十都大屋的大門,坐南向北,簡樸,内斂,與内廳内院内室的精雕細刻極不相稱,無數遊者不解其謎。從十都古村的地形來看,大溪、後溪二條河流從南向北圍村而過,在風水學中屬于船形地勢,坐南向北是典型的流水向,是房屋坐向中的大忌。緣于此,在十都古村落衆多的古建築群中,乃至近代、現代的建築中,沒有一棟房屋是坐南向北的。從建造者對房屋的設計、風水格局的要求和智慧來看,不難看出他不可能不知道這個道理。這隻能說明一個道理:這裡不是王家大屋的正大門!有一種說法,此處叫“後堂門”,真正的“前堂門”在此門的前方左側,坐西向東,是王集賢、王配蘭爺爺王裔輝遺留下來的老屋。建立的大屋在設計上與老屋連成一個整體,将老屋的大門重建立造,進而使大屋更加宏偉、輝煌。不料,在大屋建設期間,王集賢唯一的兒子不慎掉入大屋西邊的蓮花池中淹死。王集賢悲痛欲絕,一病不起。後來,堂兄王兼三将自自己的次子王捷升、堂弟王配蘭将自己的長子王彭齡過繼給王集賢,但大屋的建設也就此擱置,大門的重建更是無從談起。王集賢病故後,其兒子就将邊門改建成現在的正大門。如今,從整棟大屋的建築結構和工藝水準,不難看出大屋建造後期力不從心的痕迹。另有一種說法是,大屋的建造者是浙江人氏遷居過來的,其建築是浙派風格,而浙派建築有的平面走向曲折,大門不在縱軸線上,一般都偏向東南或西南,再作一影壁使人們出入路線轉折,其目的是不讓外人看見住宅内部的活動,加強隐私。再則道教是講風水信鬼神的,認為妖鬼隻會直行不會轉彎這也是一個原因。另外,凡是中軸線明顯的深宅大院,門廳、大廳、内宅呈一直線排列,大廳後面的一排屏門中間必定關閉,人們隻能從左右兩側走出就是這個道理。釋道儒三教的沖突同樣展現在十都大屋的型制中。大門這個難解的謎,就象一本無字書,等待人們去挖掘、探尋,等待專家、學者以及五湖四海的旅遊愛好者前來揭秘……
三
大屋以浙派豪華兼實用為大宗,以徽派精雕細作為主流,以贛派結構布局獨特、内飾細膩見長,兼顧閩派寬敞、簡樸、實用,構成四風合一的獨特建築特點。從大屋的構造建築來看,整棟房屋展現出濃郁的“左為上,南為陽”的儒家思想和“左青龍右白虎前朱雀後玄武”的道家思想。處于縱軸線上的堂屋左右兩邊的正房與廂房,為長輩居住;橫軸線上幾進的天井及其兩側的正房、廂房,則由晚輩居住,呈現出中國傳統文化的倫理道德——三綱五常的尊卑秩序。是啊,當曆史車輪輾去那些陳舊迂腐的東西,傳統的文化習俗和人間溫情仍然在熏陶着十都村人。200多年來,十都村人禮儀興家,純樸敦厚,以忠孝仁恕傳家,于困苦艱難行善,祖祖輩輩、子子孫孫講究的是孝敬父母、友愛兄弟、親睦鄉鄰,風土人情中具有豐厚的曆史沉澱和古樸之風。

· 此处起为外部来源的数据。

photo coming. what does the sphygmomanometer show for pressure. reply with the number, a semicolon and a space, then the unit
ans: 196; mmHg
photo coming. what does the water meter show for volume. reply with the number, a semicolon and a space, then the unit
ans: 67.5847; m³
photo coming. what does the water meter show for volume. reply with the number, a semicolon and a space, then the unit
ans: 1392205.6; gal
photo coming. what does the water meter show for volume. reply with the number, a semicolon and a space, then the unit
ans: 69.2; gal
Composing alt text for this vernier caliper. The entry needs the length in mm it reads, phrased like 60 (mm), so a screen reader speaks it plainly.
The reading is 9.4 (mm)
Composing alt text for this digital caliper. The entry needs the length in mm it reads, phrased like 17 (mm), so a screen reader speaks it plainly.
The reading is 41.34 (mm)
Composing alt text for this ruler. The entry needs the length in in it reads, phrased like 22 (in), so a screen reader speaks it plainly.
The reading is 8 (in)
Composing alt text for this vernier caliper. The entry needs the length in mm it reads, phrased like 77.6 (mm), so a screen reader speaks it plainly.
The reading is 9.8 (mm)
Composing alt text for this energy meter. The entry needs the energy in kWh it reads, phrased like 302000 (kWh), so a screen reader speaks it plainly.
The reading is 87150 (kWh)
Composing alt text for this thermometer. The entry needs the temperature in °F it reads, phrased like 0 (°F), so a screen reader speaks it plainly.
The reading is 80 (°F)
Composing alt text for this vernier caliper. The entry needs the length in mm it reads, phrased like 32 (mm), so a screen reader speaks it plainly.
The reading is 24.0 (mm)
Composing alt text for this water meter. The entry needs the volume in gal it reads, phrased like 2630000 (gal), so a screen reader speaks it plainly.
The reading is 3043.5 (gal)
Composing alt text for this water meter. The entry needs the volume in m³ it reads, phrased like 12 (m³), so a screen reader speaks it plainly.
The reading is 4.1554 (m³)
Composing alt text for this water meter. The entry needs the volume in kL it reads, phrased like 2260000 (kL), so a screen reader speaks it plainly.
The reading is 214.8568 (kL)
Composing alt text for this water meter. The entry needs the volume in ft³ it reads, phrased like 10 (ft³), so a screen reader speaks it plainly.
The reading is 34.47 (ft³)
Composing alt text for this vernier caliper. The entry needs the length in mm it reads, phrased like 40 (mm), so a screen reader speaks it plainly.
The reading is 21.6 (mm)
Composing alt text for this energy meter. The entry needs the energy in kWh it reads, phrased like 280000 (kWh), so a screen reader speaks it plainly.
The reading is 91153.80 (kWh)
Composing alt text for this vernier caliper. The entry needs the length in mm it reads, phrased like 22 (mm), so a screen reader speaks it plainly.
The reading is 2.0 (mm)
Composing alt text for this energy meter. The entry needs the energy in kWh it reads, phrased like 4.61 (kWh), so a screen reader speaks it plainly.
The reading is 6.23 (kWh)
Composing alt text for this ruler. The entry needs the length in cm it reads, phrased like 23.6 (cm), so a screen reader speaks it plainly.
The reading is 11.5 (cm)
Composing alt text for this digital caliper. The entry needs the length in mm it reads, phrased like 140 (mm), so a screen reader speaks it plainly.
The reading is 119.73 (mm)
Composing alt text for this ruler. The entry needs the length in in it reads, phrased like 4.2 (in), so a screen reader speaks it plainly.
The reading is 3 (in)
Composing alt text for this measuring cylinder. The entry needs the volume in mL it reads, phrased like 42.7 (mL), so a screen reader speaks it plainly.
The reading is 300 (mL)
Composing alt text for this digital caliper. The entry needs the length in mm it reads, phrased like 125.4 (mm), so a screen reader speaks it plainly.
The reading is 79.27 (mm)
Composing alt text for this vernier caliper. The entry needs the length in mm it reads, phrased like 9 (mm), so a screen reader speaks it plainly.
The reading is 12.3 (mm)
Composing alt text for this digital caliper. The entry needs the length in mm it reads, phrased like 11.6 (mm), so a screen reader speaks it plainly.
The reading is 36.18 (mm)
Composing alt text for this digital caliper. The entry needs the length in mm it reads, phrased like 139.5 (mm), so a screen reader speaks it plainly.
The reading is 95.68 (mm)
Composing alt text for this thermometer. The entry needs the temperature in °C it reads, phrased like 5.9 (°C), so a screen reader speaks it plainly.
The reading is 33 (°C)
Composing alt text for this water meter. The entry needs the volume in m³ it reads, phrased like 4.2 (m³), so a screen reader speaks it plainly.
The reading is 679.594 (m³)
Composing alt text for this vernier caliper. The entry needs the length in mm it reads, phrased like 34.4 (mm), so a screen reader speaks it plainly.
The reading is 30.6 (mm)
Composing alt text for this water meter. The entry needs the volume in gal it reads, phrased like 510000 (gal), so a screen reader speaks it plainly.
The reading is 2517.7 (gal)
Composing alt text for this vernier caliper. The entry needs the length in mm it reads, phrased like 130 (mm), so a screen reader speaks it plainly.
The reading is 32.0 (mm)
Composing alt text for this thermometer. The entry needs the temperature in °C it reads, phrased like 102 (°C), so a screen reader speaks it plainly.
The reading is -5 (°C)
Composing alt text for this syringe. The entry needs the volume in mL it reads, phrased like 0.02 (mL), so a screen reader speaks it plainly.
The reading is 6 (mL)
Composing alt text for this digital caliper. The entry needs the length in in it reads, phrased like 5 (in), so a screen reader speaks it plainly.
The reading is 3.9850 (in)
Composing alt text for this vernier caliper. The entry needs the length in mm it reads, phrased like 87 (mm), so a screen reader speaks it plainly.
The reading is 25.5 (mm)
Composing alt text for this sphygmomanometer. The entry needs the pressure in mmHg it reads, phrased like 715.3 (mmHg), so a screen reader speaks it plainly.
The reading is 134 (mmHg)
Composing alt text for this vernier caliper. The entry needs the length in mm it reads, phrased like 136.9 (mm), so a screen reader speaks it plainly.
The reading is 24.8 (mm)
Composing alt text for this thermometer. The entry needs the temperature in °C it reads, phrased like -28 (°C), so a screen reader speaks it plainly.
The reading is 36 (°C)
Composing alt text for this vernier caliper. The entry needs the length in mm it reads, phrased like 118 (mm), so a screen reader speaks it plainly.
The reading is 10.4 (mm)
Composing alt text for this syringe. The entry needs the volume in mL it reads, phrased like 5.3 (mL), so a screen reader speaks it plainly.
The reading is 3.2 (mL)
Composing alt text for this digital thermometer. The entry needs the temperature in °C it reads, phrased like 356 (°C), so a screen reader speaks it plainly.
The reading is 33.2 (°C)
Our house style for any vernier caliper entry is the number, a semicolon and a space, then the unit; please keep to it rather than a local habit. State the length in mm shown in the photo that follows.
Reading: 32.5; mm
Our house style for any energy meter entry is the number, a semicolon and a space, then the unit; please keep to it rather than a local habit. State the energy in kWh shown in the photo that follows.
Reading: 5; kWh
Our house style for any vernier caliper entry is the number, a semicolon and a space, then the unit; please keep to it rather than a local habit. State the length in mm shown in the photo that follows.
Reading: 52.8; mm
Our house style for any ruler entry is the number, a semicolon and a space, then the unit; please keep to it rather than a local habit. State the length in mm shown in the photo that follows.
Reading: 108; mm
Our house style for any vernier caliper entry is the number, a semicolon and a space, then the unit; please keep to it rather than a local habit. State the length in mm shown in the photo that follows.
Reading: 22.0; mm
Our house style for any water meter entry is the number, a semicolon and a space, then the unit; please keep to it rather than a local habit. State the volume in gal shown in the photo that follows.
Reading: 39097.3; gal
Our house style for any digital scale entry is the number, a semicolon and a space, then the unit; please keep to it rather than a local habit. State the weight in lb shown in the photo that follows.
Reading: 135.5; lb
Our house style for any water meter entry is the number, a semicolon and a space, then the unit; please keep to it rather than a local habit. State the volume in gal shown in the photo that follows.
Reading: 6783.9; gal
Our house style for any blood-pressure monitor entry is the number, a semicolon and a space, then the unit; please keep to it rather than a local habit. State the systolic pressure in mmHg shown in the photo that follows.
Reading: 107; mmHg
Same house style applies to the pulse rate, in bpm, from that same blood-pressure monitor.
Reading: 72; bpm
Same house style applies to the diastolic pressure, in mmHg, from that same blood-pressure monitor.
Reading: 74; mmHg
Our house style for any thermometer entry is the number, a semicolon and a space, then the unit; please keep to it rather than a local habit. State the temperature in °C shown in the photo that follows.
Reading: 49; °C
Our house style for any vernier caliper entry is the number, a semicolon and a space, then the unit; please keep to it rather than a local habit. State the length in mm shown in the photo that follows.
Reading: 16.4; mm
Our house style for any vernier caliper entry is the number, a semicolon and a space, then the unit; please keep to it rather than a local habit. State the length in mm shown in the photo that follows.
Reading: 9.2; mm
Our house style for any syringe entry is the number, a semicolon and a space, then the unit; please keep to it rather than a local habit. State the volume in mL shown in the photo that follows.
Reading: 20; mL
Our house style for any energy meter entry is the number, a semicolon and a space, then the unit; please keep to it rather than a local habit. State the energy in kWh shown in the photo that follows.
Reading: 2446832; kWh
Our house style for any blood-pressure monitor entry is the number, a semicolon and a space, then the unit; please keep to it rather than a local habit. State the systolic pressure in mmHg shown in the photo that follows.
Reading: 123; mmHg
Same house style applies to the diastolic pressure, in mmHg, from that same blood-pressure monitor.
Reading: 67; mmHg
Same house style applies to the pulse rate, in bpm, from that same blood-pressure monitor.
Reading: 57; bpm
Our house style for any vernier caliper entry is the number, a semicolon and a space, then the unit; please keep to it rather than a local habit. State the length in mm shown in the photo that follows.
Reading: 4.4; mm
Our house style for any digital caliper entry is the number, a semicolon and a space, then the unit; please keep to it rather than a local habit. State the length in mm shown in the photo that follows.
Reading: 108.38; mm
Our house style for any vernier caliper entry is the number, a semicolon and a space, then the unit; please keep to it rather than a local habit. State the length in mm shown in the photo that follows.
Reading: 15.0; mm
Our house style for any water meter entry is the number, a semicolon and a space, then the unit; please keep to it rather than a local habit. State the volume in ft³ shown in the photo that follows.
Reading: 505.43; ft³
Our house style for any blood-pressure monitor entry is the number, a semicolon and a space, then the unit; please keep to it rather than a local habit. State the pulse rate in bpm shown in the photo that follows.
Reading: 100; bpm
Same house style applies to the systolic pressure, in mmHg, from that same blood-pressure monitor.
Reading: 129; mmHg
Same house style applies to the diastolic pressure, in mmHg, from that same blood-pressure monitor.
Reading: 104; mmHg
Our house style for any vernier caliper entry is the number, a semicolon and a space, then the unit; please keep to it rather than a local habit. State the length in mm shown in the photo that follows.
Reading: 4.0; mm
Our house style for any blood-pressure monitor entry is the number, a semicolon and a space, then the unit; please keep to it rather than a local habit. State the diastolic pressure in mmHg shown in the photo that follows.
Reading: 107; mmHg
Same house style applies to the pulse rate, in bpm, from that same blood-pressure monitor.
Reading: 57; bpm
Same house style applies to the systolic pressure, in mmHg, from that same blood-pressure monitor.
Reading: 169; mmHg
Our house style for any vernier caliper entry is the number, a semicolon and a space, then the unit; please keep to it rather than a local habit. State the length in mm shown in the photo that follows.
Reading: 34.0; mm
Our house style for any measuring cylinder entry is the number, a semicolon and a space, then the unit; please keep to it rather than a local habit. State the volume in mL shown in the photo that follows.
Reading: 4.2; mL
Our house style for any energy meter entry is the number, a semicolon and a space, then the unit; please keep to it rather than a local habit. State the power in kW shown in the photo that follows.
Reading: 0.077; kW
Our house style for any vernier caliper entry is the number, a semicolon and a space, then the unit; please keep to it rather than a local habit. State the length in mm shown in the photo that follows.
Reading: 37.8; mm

大屋檐廊相接,樓宇相通,無論你去哪,都跑不出那屋屋相連的天井。住在這裡,你就會真正體會什麼叫“晴不曝日,雨不濕鞋”。看屋内小小的天井,其作用卻很大。它不僅解決了采光、通風,而且通過地下管道,構成了高效的排水系統。實際上,在大屋内除天井有排水小孔外,竟找不到排水管道。四通八達的地下隐形水道,水準适度,無一疏漏,創造了我國傳統民居建築史上的奇迹。曆史上,十都大屋曾遭受過無數次洪災,但大屋藏而不露的地下排水設施卻從未堵塞成災過,個中機巧令人費解。據說,建房時在排水道裡放了烏龜,利用烏龜的爬行,疏通清理管道裡的污泥、積物。如果真是這樣,那麼這些長壽的龜老爺爺如今是否還在?當初這種利用生物方法輔助建築工程的創舉,可謂匠心獨運。1982年,上海同濟大學建築系主任吳光祖教授等專家組多次前來考察,給予了十都大屋高度評價,認為“十都大屋的每棟建築都是當時社會政治、經濟、文化的載體,彌足珍貴”。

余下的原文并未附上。